#### Excerpted text ####

If ever there was a greater need for high level, intense, analytic investigative reporting about a critical issue for a country, I don’t know when else that would be. Many of you are already engaged and helping the public and policy makers account for their actions, lack of actions necessary to make America more resilient. You have begun to investigate the big agencies, like the Red Cross. You are trying to untangle the dysfunctional morass to see where we are and why we are there.
You are America’s first and last best hope.
Click here for a tip sheet on covering disaster, including story tips and ideas, from Redlener and his team at the Center for Disaster Preparedness, and click below to watch a video message from Redlener:
Jason Berry, an investigative reporter based in New Orleans best known for his incisive reporting on sexual abuse in the Catholic Church, has been covering the aftermath of Hurricane Katrina for more than a decade. He said it took him "about five years to figure out what happened."
Berry said in the story's first act, after the Hurricane hit, the levees broke and the city flooded, "everybody watched this disaster day after day, week after week. And of course the villain was the Federal government." But, he says, "when you follow the money, the story that is still unfolding here is actually how the state milked the city."

#### Data section ####

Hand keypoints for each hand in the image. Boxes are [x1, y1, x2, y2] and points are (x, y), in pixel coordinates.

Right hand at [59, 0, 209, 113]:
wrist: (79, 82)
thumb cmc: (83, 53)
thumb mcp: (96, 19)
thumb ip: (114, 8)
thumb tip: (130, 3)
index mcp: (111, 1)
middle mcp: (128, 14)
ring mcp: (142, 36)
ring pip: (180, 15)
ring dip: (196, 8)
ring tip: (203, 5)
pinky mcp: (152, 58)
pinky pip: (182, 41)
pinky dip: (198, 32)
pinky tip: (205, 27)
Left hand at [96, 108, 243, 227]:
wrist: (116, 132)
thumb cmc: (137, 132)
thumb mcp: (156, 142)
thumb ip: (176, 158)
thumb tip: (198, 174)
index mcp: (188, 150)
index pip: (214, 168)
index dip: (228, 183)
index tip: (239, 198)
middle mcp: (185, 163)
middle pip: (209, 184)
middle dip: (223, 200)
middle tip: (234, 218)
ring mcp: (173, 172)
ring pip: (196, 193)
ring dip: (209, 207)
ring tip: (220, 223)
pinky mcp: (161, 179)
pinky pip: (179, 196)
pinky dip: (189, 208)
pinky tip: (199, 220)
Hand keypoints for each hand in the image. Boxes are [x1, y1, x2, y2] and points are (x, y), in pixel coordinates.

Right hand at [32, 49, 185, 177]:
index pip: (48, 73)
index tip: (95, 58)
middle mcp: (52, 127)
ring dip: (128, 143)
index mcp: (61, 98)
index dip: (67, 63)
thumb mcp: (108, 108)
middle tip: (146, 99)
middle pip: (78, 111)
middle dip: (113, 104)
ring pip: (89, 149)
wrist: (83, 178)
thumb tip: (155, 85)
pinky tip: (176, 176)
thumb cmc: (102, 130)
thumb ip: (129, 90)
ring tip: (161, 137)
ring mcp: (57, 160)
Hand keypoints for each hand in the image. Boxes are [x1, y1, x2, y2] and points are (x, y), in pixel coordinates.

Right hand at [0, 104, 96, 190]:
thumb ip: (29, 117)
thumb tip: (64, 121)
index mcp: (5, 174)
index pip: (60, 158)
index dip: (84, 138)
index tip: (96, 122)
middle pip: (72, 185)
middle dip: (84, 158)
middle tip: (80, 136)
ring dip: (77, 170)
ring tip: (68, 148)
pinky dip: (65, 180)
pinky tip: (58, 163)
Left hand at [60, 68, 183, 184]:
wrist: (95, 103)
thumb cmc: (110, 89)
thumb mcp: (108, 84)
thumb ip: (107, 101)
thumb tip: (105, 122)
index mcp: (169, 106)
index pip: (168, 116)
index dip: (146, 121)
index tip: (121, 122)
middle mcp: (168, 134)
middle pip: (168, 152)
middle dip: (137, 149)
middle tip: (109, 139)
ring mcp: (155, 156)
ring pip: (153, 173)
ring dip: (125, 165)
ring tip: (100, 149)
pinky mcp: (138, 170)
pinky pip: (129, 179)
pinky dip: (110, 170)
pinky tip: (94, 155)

####

Brief A
Copy the disaster reporting text from "If ever there" to "we are there.", replacing "Red Cross" with "Salvation Army".
Brief B
In the disaster reporting text, rewrite the paragraph beginning "Berry said in the story's first act" more briefly, keeping its main facts.
Rely only on the disaster reporting text for what comes next.

Exercise output A
If ever there was a greater need for high level, intense, analytic investigative reporting about a critical issue for a country, I don’t know when else that would be. Many of you are already engaged and helping the public and policy makers account for their actions, lack of actions necessary to make America more resilient. You have begun to investigate the big agencies, like the Salvation Army. You are trying to untangle the dysfunctional morass to see where we are and why we are there.

Exercise output B
Berry says that after the hurricane hit, the levees broke and the city flooded, people watched the disaster for weeks and blamed the federal government. But following the money shows that the story still unfolding is how the state milked the city.